Nooka AK, Nabhan C, Zhou X, Taylor MD, Byrtek M, Miller TP, Friedberg JW, Zelenetz AD, Link BK, Cerhan JR, Sinha R, Shenoy PJ, Levy D, Dawson K, Hirata JH, Flowers CR. Examination of the follicular lymphoma international prognostic index (FLIPI) in the National LymphoCare study (NLCS): a prospective US patient cohort treated predominantly in community practices. Ann Oncol. 2013 Feb 1;24(2):441-8.

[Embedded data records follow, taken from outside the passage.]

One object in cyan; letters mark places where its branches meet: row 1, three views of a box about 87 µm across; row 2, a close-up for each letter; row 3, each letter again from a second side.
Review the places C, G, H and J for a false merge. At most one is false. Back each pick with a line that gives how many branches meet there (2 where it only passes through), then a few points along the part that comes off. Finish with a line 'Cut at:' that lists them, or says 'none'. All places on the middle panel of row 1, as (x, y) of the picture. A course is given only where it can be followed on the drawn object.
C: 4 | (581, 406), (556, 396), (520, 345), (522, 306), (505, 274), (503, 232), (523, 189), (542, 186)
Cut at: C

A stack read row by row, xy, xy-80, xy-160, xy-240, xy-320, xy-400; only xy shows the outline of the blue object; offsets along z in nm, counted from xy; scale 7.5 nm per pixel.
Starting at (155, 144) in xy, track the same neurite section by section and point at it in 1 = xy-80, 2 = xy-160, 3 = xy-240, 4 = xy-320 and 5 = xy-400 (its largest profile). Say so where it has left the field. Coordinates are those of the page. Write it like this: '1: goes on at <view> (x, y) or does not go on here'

BACKGROUND: Because follicular lymphoma (FL) patients have heterogeneous outcomes, the FL international prognostic index (FLIPI) was developed to risk-stratify patients and to predict survival. However, limited data exist regarding the role of FLIPI in the era of routine first-line rituximab (R) and R-chemotherapy regimens and in the setting of community oncology practices.

PATIENTS AND METHODS: We evaluated the outcome data from the National LymphoCare Study (NLCS), a prospective, observational cohort study, which collects data on patients with FL in the United States (US) community practices.

RESULTS: Among 1068 male and 1124 female patients with FLIPI data, most were treated in US community practices (79%); 35% were FLIPI good risk, 30% intermediate risk, and 35% poor risk. FLIPI risk groups were significant predictors of overall survival (OS) and progression-free survival (PFS) for patients who undergo watchful waiting (WW), and those who receive non-R-containing regimens, R-alone, and R-chemotherapy combinations.

CONCLUSIONS: In the setting of contemporary practice with routine R use, stratifying patients into good, intermediate, and poor FLIPI risk groups predicts distinct outcomes in terms of OS and PFS. FLIPI remains an important prognostic index in the R era and should be used in clinical practices to support discussions about prognosis.